__TEXTO FORNECIDO__
Na esteira do #EleNão, eleitorado feminino impõe "trava" em crescimento de Bolsonaro



O eleitorado feminino, que representa a maioria dos 147,3 milhões de brasileiros aptos a votar, tem imposto uma espécie de trava no crescimento das intenções de voto do polêmico candidato do PSL, Jair Bolsonaro, ao mesmo tempo em que manifestações encampadas por mulheres contra o presidenciável começaram a tomar corpo na reta final do primeiro turno.

Bolsonaro se envolveu em discussões públicas com mulheres e declarações do líder das pesquisas têm dividido opiniões e alimentado movimento contrários e em apoio ao candidato por parte do eleitorado feminino.
Numa onda semelhante ao “#MeToo”, em que mulheres cobram punições a autores de assédio e direitos iguais aos dos homens, grupos em redes sociais com milhões de seguidores começaram a pregar o “#EleNão”, voto contra Bolsonaro nas eleições. Artistas, como a cantora Daniela Mercury e a atriz Claudia Raia, também aderiram ao movimento.
Neste fim de semana, estão previstos passeatas e atos em protesto ao presidenciável do PSL em várias cidades brasileiros e também fora do país. Adversários de Bolsonaro também têm explorado essas polêmicas do candidato a fim de pregar o voto das mulheres contra ele.
Os dados das pesquisas de intenção de voto ao Palácio do Planalto têm mostrado uma significativa discrepância entre o voto do eleitorado masculino e o feminino no candidato do PSL.
Números da pesquisa Ibope divulgada na terça-feira apontam essa diferença. Naquela sondagem, na simulação de primeiro turno pegando o eleitorado total, Bolsonaro registrou 28 por cento das intenções de voto contra 22 por cento do segundo colocado, o petista Fernando Haddad. Se for levado em consideração apenas o voto masculino, o candidato do PSL teria 35 por cento de votos e Haddad, permaneceria com os 22 por cento. Mas entre as mulheres, os dois ficam empatados tecnicamente em 21 pontos percentuais cada.
A pesquisa indica também que o candidato do PSL é derrotado com folga, quando se leva em consideração apenas o voto feminino, em todas as quatro simulações para o segundo turno —além de Haddad, Ciro Gomes (PDT), Marina Silva (Rede) e Geraldo Alckmin (PSDB).
O presidenciável —também líder na rejeição do eleitorado, com 46 por cento— registra 54 por cento entre o eleitorado feminino que diz não votar nele de jeito nenhum. A título de comparação, entre os homens, esse índice cai para 37 por cento.
Números de diversas pesquisas indicam que, não fosse o voto feminino, Bolsonaro estaria mais próximo de se eleger no primeiro turno.

__TAREFAS A RESOLVER__
1. Pode redigitar fielmente o trecho do texto sobre o eleitorado feminino e Bolsonaro que vai de "O eleitorado feminino, que" a "aderiram ao movimento."?
2. Como você estenderia o texto sobre o eleitorado feminino e Bolsonaro, começando logo depois da última frase dele?

__DADOS BRUTOS__
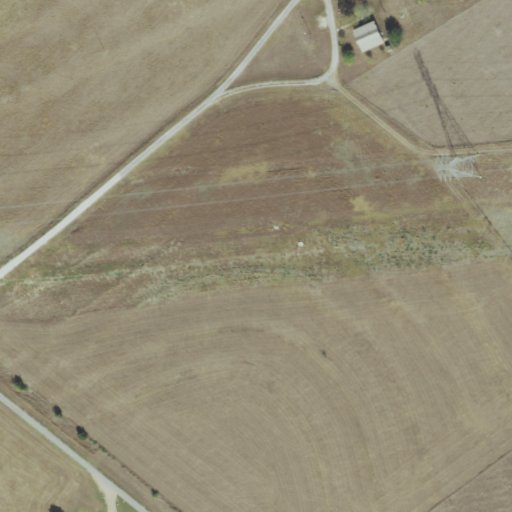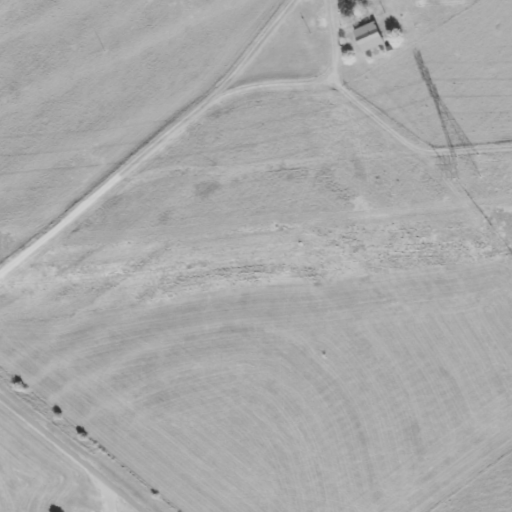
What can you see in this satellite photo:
road: (366, 116)
road: (157, 141)
power tower: (467, 167)
road: (71, 452)
road: (108, 496)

__RESULTADOS EM ORDEM__
1.
O eleitorado feminino, que representa a maioria dos 147,3 milhões de brasileiros aptos a votar, tem imposto uma espécie de trava no crescimento das intenções de voto do polêmico candidato do PSL, Jair Bolsonaro, ao mesmo tempo em que manifestações encampadas por mulheres contra o presidenciável começaram a tomar corpo na reta final do primeiro turno.

Bolsonaro se envolveu em discussões públicas com mulheres e declarações do líder das pesquisas têm dividido opiniões e alimentado movimento contrários e em apoio ao candidato por parte do eleitorado feminino.
Numa onda semelhante ao “#MeToo”, em que mulheres cobram punições a autores de assédio e direitos iguais aos dos homens, grupos em redes sociais com milhões de seguidores começaram a pregar o “#EleNão”, voto contra Bolsonaro nas eleições. Artistas, como a cantora Daniela Mercury e a atriz Claudia Raia, também aderiram ao movimento.

2.
RESPOSTA

Segundo a professora da escola de Direito da Fundação Getúlio Vargas (FGV) Direito Rio, Lígia Fabris, o nível de rejeição do eleitorado feminino a Bolsonaro é uma resposta direta às posições do candidato.
Para ela, suas colocações e atitudes ofenderam essa parcela do eleitorado a tal ponto que provocou um movimento de reação “singular”.
“É algo inédito alguém que tenha uma rejeição tão expressiva entre as mulheres”, disse a professora à Reuters, autora de estudos relacionados às mulheres.
Bolsonaro responde a dois processos no Supremo Tribunal Federal pelo episódio em que, em 2014, disse que não estupraria a deputada Maria do Rosário (PT-RS) porque ela “não mereceria”. Na defesa dos casos, ele alega o direito do deputado a se manifestar livremente e que não houve aumento do crime de estupro em razão da sua fala.
O presidenciável também já disse que mulher deve ganhar menos do que os homens porque ela engravida —na campanha, numa tentativa de remediar a declaração, ele já disse que vai se empenhar para mudar essa realidade.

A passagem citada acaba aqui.